**REQUIRED ACTION 1**. List the five startups that the passage on startup losses names as having the largest cumulative losses, with each one's amount.
**REQUIRED ACTION 2**. According to the passage on startup losses, how did Amazon's cumulative losses compare with its annual revenues in its tenth year?
**REQUIRED ACTION 3**. Pick up the passage on startup losses right after its last sentence and continue it.

**TEXT BLOCK**.
========
Sixteen startups have at least $3 billion in cumulative losses, which is the amount that Amazon had before it began making profits in its 10th year of existence. The largest cumulative losses are for Uber at $33 billion, WeWork at $16 billion, Rivian at $14.4 billion, Teledoc Health at $11 billion, and Lyft at $9.3 billion. Other members of this exclusive club are Robinhood, Coinbase, Palantir, Peloton, Wayfair, Twilio, Nutanix, DoorDash, Gingko Bioworks, Bloom Energy, and Faraday Future.
Different ration for measuring startup success
Perhaps a better measure is the ratio of cumulative losses to annual revenues. If the ratio is small, it means that the cumulative losses will probably not be difficult to overcome, but if they are big, then they will be difficult. Amazon, again a useful example; it had cumulative losses about equal to annual revenues in its tenth year.
========
**SUPPLIED DATA**.
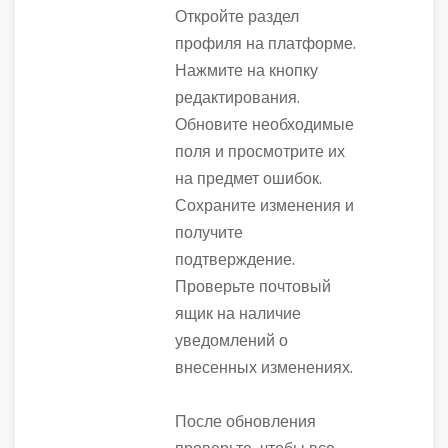
Откройте раздел
профиля на платформе.
Нажмите на кнопку
редактирования.
Обновите необходимые
поля и просмотрите их
на предмет ошибок.
Сохраните изменения и
получите
подтверждение.
Проверьте почтовый
ящик на наличие
уведомлений о
внесенных изменениях.
После обновления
========
**WRITTEN REPLY 1**.
Uber: $33 billion
WeWork: $16 billion
Rivian: $14.4 billion
Teledoc Health: $11 billion
Lyft: $9.3 billion

**WRITTEN REPLY 2**. They were about equal to its annual revenues.

**WRITTEN REPLY 3**.
The below figure plots the ratio of cumulative income to 2021 revenues in descending order. The ratios on the left are the most positive while the ones on the right are the most negative. Beginning with Moderna, six publicly traded Unicorn startups (Zoom, Etsy, Coinbase, Bumble) have positive cumulative income meaning the sums of their annual income since founding is greater than zero.
On the other side, there are 29 startups with ratios less than negative five, including 10 with a ratio of negative infinity. Negative infinity means they didn’t have revenues in 2021, a not uncommon fact among startups that went public using special purpose acquisition companies (SPACs). There are three biotech (Better Therapeutics, Iovance Biotherapeutics, Vicarious Surgical), two electric vertical and takeoff (Joby Aviation, Archer Aviation), and five electric vehicle or battery (Lordstown Motors, Nikola, Rivian, Canoo, Faraday Future) startups. Eight of the 10 startups with no revenues in 2021 still had no revenues in the first three quarters of 2022.
Conclusion on survivability
Assigning probabilities of success to these startups is obviously very difficult. All startups have zero revenues at some point in their lives so even the ones with low revenues in the figure may end up succeeding, just as Amazon did.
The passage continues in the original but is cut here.